[EXCERPT TO READ]
+ + + + + + +

I've got the religion. And like any recent convert, I suggest you get it too.

enjoy,
Charles.

Monday, May 12, 2008

Data Driven, my eye!

I've started using the WebTest web testing framework. Mostly, it's pretty cool. However, I have a bone to pick with screencast demonstrating the dataDriven task.

  1. There's a "slide" that says "Do you know the dataDriven Ant task?" I know of no such standard Ant task. It turns out that it's specific to WebTest. Not really clear.
  2. They show no configuration steps to use it, implying that it works out-of-the-box. I don't know if my environment is wacked (I installed from the developer build, as they suggested), but I had to add an Ant taskdef referring to com.canoo.ant.task.PropertyTableTask, and I only found that by looking in the source.
  3. The screencast shows running ant at the command line, which is how I've been running my tests, but I had to run their webtest script instead. Again, maybe my installation is wacked.
  4. I really wish it could handle data in a TSV/CSV/text file, since I don't have Excel installed on the machine where I'm running these tests, but it only seems to accept an xls file.
  5. Just to add insult to injury, Google Spreadsheet (which I'm using to generate the data file) seems to append a bunch of empty lines to my spreadsheet, which causes the dataDriven task to repeat the last line 90-odd times.
Grrr,
Charles - aka Cranky Pants.

Update:
OK, so it sucked to be me, but not any more. I figured out my various issues with the dataDriven task. It turns out that the screencast (clearly) shows them developing in the tests directory of a WebTest project. I missed that and tried to use dataDriven in the top-level build.xml in a target that didn't declare wt.defineTasks as a dependency. Guess what wt.defineTask does - yup, it does the taskdef.
I coupled that breakthrough with breaking down and using Excel to create the xls file (instead of exporting from Google) and viola - I'm livin' large and no longer cranky.

enjoy,
Charles.

P.S. Apologies to Cheech and Chong.

Wednesday, May 07, 2008

Universal???

+ + + + + + +

[EXTRACTED ENTRIES]
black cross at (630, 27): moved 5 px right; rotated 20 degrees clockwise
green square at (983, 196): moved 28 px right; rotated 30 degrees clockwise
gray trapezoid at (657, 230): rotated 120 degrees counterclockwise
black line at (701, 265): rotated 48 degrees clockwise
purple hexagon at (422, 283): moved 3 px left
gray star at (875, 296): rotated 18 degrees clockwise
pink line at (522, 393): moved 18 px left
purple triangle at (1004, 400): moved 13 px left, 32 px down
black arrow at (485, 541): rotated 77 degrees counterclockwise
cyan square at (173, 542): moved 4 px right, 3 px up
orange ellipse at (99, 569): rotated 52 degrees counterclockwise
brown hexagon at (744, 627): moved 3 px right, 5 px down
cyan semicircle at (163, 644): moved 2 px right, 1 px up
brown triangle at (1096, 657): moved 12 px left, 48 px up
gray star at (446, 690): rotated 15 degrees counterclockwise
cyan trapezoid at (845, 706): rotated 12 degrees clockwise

+ + + + + + +

[EXERCISE INSTRUCTIONS]
(a) In the post about the dataDriven task, which file type does the task seem to accept?
(b) Rewrite the listing from its first line through the line containing "gray star at (875, 296): rotated", with "rotated" changed to "turned" and everything else left the same.

[OUTPUTS FOR THE TASKS]
(a) An xls file.

(b)
black cross at (630, 27): moved 5 px right; turned 20 degrees clockwise
green square at (983, 196): moved 28 px right; turned 30 degrees clockwise
gray trapezoid at (657, 230): turned 120 degrees counterclockwise
black line at (701, 265): turned 48 degrees clockwise
purple hexagon at (422, 283): moved 3 px left
gray star at (875, 296): turned 18 degrees clockwise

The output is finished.